§ Task to complete: With the pictures left out, write every entry down exactly.

** Opening Listed records block **

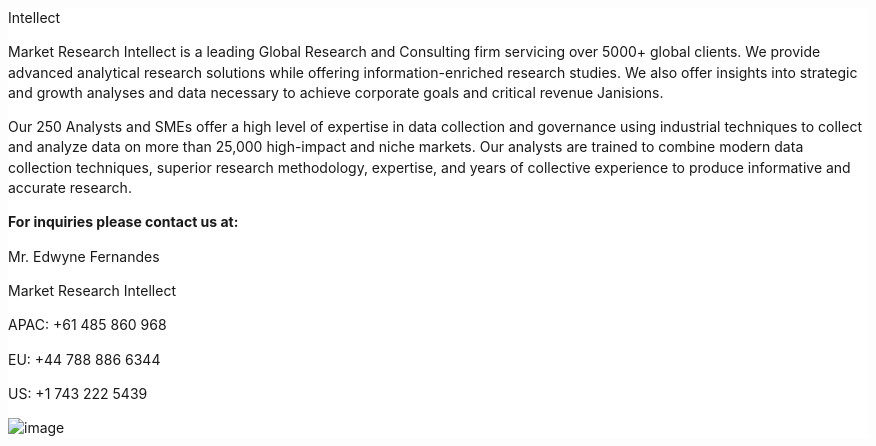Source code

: Intellect</span></strong></p><p><span class="">Market Research Intellect is a leading Global Research and Consulting firm servicing over 5000+ global clients. We provide advanced analytical research solutions while offering information-enriched research studies.&nbsp;</span>We also offer insights into strategic and growth analyses and data necessary to achieve corporate goals and critical revenue Janisions.</p><p><span class="">Our 250 Analysts and SMEs offer a high level of expertise in data collection and governance using industrial techniques to collect and analyze data on more than 25,000 high-impact and niche markets. Our analysts are trained to combine modern data collection techniques, superior research methodology, expertise, and years of collective experience to produce informative and accurate research.</span></p><p><strong>For inquiries please contact us at:</strong></p><p>Mr. Edwyne Fernandes</p><p>Market Research Intellect</p><p>APAC: +61 485 860 968</p><p>EU: +44 788 886 6344</p><p>US: +1 743 222 5439</p>
![image](https://github.com/user-attachments/assets/e1071eb4-af6f-4d35-8ea1-30e637a2d970)
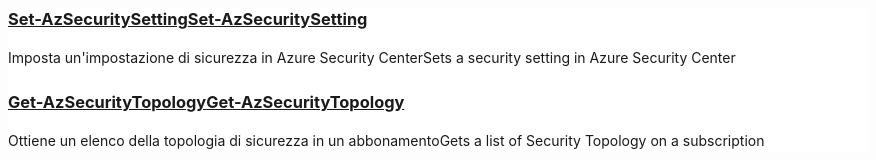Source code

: ### [<span data-ttu-id="d7bb9-205">Set-AzSecuritySetting</span><span class="sxs-lookup"><span data-stu-id="d7bb9-205">Set-AzSecuritySetting</span></span>](Set-AzSecuritySetting.md)
<span data-ttu-id="d7bb9-206">Imposta un'impostazione di sicurezza in Azure Security Center</span><span class="sxs-lookup"><span data-stu-id="d7bb9-206">Sets a security setting in Azure Security Center</span></span>

### [<span data-ttu-id="d7bb9-207">Get-AzSecurityTopology</span><span class="sxs-lookup"><span data-stu-id="d7bb9-207">Get-AzSecurityTopology</span></span>](Get-AzSecurityTopology.md)
<span data-ttu-id="d7bb9-208">Ottiene un elenco della topologia di sicurezza in un abbonamento</span><span class="sxs-lookup"><span data-stu-id="d7bb9-208">Gets a list of Security Topology on a subscription</span></span>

** Closing Listed records block **

§ Written response:
Source code

: Intellect</span></strong></p><p><span class="">Market Research Intellect is a leading Global Research and Consulting firm servicing over 5000+ global clients. We provide advanced analytical research solutions while offering information-enriched research studies.&nbsp;</span>We also offer insights into strategic and growth analyses and data necessary to achieve corporate goals and critical revenue Janisions.</p><p><span class="">Our 250 Analysts and SMEs offer a high level of expertise in data collection and governance using industrial techniques to collect and analyze data on more than 25,000 high-impact and niche markets. Our analysts are trained to combine modern data collection techniques, superior research methodology, expertise, and years of collective experience to produce informative and accurate research.</span></p><p><strong>For inquiries please contact us at:</strong></p><p>Mr. Edwyne Fernandes</p><p>Market Research Intellect</p><p>APAC: +61 485 860 968</p><p>EU: +44 788 886 6344</p><p>US: +1 743 222 5439</p>
![image](https://github.com/user-attachments/assets/e1071eb4-af6f-4d35-8ea1-30e637a2d970)
Source code

: ### [<span data-ttu-id="d7bb9-205">Set-AzSecuritySetting</span><span class="sxs-lookup"><span data-stu-id="d7bb9-205">Set-AzSecuritySetting</span></span>](Set-AzSecuritySetting.md)
<span data-ttu-id="d7bb9-206">Imposta un'impostazione di sicurezza in Azure Security Center</span><span class="sxs-lookup"><span data-stu-id="d7bb9-206">Sets a security setting in Azure Security Center</span></span>

### [<span data-ttu-id="d7bb9-207">Get-AzSecurityTopology</span><span class="sxs-lookup"><span data-stu-id="d7bb9-207">Get-AzSecurityTopology</span></span>](Get-AzSecurityTopology.md)
<span data-ttu-id="d7bb9-208">Ottiene un elenco della topologia di sicurezza in un abbonamento</span><span class="sxs-lookup"><span data-stu-id="d7bb9-208">Gets a list of Security Topology on a subscription</span></span>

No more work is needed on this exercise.